* [Goal of the exercise] A line below contains "[6] Denber, Michel", and a later one contains "[9] Mitkov, Ruslan". Repeat both, with every line between them, exactly.
Source records section start
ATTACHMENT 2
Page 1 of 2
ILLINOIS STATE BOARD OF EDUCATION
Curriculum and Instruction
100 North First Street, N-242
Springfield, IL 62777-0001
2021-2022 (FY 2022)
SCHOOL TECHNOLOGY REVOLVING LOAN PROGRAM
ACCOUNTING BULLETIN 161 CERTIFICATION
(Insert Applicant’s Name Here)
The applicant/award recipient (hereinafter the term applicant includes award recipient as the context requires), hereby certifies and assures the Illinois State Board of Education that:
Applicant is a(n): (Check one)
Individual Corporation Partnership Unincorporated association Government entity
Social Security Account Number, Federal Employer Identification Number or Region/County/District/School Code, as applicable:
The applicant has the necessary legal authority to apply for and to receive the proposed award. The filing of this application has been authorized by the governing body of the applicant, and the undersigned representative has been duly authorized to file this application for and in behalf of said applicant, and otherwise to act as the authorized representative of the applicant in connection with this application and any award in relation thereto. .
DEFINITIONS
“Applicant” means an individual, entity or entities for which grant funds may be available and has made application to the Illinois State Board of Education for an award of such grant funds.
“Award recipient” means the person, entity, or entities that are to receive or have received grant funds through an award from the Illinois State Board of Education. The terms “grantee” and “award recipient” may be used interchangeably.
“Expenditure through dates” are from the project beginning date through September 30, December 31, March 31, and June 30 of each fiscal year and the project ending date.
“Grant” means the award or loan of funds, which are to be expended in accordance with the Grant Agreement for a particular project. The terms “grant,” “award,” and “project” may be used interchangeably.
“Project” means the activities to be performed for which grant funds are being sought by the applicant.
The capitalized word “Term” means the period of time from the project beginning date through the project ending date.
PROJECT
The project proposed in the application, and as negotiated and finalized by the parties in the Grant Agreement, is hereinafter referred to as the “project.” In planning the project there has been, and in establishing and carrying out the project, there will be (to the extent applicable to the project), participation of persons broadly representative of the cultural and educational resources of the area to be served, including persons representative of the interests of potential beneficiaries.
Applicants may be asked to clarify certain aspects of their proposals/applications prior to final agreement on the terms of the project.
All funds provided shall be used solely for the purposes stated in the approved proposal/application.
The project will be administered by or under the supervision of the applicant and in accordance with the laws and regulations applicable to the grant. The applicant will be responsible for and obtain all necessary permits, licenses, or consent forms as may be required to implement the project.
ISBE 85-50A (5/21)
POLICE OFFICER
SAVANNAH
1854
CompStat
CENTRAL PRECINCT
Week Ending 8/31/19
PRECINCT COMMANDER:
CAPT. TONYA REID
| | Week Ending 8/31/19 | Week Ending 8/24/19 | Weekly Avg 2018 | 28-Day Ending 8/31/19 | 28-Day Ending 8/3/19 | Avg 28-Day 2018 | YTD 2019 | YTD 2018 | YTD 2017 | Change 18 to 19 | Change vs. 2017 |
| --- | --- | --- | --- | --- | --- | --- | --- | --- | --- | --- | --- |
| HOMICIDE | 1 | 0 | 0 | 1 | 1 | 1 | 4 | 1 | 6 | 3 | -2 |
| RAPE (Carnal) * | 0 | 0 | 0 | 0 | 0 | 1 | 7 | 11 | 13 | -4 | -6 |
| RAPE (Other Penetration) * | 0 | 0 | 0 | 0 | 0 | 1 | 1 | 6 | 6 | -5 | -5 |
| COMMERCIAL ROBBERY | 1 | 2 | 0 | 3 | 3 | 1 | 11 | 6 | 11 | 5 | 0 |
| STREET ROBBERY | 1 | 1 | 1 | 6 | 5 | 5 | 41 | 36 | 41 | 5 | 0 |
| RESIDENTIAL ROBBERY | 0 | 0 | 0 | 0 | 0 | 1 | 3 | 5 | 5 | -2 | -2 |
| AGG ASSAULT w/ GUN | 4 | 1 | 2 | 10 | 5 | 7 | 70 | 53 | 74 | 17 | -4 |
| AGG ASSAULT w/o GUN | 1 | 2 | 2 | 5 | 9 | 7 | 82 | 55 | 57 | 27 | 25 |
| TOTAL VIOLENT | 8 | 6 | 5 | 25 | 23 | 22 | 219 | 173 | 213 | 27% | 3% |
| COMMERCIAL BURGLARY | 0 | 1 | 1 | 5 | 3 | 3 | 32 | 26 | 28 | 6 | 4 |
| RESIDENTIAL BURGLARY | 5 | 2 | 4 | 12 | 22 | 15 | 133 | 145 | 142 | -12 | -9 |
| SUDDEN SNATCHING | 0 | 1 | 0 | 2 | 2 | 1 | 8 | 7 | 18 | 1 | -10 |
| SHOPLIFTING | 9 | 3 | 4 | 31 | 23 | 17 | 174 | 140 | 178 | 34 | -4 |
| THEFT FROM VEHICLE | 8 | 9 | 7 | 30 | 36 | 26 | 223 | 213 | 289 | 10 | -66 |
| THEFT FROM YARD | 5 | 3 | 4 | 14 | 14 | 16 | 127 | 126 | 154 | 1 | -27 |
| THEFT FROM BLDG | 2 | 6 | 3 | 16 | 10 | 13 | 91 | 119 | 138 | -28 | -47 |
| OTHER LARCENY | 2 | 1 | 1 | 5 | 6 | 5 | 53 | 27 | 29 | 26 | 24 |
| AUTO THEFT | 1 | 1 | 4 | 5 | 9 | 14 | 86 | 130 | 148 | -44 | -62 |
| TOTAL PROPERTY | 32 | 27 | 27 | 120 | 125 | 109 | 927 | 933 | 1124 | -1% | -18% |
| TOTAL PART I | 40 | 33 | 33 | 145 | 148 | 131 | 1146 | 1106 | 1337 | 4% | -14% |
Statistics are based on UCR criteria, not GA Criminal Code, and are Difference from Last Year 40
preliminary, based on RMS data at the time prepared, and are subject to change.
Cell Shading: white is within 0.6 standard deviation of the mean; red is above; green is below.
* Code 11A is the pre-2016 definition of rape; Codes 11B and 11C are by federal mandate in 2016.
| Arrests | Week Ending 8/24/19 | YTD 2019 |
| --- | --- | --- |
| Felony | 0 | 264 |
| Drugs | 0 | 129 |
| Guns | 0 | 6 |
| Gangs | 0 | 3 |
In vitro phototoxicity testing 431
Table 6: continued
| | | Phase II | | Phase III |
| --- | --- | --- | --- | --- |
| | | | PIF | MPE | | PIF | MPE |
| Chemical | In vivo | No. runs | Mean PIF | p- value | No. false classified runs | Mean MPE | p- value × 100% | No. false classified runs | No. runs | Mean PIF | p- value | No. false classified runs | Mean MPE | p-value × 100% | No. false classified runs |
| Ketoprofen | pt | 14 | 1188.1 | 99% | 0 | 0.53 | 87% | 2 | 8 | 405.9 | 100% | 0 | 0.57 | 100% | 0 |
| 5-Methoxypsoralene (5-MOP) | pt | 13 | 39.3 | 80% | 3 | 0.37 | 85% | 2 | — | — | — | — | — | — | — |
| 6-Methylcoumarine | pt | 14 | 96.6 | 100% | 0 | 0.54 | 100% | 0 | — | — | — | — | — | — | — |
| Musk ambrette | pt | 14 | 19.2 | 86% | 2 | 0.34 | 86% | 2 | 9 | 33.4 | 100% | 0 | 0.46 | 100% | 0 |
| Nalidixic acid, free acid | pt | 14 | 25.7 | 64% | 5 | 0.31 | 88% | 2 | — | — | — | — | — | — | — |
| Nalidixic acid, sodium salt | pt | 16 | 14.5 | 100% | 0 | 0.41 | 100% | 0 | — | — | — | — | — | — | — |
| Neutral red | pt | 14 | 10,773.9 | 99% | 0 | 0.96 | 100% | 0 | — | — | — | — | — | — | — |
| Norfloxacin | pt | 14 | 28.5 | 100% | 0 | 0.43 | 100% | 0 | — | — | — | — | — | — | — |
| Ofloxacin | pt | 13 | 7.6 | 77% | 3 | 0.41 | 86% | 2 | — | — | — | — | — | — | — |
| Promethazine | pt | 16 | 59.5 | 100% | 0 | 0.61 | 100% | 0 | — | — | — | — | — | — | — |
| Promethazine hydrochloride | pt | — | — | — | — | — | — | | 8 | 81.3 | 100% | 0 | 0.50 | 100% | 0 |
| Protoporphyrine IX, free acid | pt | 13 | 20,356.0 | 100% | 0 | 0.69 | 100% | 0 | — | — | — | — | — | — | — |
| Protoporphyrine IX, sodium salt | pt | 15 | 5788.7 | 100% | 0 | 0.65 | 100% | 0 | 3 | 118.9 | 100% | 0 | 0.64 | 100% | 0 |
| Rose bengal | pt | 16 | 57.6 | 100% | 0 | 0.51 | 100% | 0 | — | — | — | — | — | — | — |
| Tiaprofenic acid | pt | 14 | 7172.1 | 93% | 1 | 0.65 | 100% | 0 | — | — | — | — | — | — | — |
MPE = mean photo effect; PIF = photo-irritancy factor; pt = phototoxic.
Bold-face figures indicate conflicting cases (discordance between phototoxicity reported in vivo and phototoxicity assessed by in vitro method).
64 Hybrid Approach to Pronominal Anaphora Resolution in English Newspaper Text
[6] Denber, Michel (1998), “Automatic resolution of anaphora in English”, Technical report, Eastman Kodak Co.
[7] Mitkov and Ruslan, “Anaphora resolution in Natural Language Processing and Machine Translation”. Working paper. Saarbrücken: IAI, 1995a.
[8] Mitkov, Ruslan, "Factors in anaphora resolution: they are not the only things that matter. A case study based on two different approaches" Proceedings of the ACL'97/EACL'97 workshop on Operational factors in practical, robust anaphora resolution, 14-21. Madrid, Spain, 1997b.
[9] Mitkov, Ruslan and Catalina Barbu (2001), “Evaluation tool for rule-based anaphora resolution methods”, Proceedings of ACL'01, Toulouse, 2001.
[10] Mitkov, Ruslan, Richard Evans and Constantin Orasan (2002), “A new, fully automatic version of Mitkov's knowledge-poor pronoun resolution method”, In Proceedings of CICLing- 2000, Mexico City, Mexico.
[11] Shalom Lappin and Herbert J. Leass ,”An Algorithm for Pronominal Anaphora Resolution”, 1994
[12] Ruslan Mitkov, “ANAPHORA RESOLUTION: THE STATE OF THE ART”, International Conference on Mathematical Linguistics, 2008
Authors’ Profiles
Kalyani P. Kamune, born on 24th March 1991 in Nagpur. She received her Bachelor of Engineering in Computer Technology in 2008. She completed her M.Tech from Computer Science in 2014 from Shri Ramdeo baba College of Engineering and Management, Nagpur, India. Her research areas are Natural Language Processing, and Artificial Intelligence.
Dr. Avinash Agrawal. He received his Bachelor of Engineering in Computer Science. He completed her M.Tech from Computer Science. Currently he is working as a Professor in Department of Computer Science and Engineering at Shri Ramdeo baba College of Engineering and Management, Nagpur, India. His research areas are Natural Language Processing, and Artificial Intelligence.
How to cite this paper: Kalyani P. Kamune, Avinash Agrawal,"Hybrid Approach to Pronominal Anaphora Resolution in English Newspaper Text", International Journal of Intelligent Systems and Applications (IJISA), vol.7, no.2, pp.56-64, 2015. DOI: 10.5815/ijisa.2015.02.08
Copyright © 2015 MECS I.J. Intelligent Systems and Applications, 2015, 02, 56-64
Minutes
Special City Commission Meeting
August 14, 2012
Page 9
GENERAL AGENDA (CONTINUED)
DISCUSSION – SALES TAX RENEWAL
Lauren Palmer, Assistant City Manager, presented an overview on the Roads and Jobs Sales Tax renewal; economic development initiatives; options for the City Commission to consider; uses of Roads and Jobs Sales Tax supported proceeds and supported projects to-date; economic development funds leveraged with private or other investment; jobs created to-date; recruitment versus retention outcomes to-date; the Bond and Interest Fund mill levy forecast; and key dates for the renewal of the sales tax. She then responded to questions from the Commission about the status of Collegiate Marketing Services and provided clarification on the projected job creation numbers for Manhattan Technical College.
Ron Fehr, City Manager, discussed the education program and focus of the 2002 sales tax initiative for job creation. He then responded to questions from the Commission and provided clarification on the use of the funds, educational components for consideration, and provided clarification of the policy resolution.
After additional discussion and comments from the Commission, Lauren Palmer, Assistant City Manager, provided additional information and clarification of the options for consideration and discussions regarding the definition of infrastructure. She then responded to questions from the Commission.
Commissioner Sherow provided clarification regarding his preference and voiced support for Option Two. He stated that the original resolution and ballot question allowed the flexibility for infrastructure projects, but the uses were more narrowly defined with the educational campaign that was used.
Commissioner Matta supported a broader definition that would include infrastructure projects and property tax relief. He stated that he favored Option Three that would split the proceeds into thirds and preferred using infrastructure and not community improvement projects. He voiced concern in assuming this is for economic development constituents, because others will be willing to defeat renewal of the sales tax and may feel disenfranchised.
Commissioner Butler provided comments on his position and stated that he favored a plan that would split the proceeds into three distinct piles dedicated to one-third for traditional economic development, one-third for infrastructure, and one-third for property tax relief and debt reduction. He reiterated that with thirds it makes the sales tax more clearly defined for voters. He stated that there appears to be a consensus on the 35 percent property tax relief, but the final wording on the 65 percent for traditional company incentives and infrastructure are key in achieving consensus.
Source records section end
* [Solution to this task]
[6] Denber, Michel (1998), “Automatic resolution of anaphora in English”, Technical report, Eastman Kodak Co.
[7] Mitkov and Ruslan, “Anaphora resolution in Natural Language Processing and Machine Translation”. Working paper. Saarbrücken: IAI, 1995a.
[8] Mitkov, Ruslan, "Factors in anaphora resolution: they are not the only things that matter. A case study based on two different approaches" Proceedings of the ACL'97/EACL'97 workshop on Operational factors in practical, robust anaphora resolution, 14-21. Madrid, Spain, 1997b.
[9] Mitkov, Ruslan and Catalina Barbu (2001), “Evaluation tool for rule-based anaphora resolution methods”, Proceedings of ACL'01, Toulouse, 2001.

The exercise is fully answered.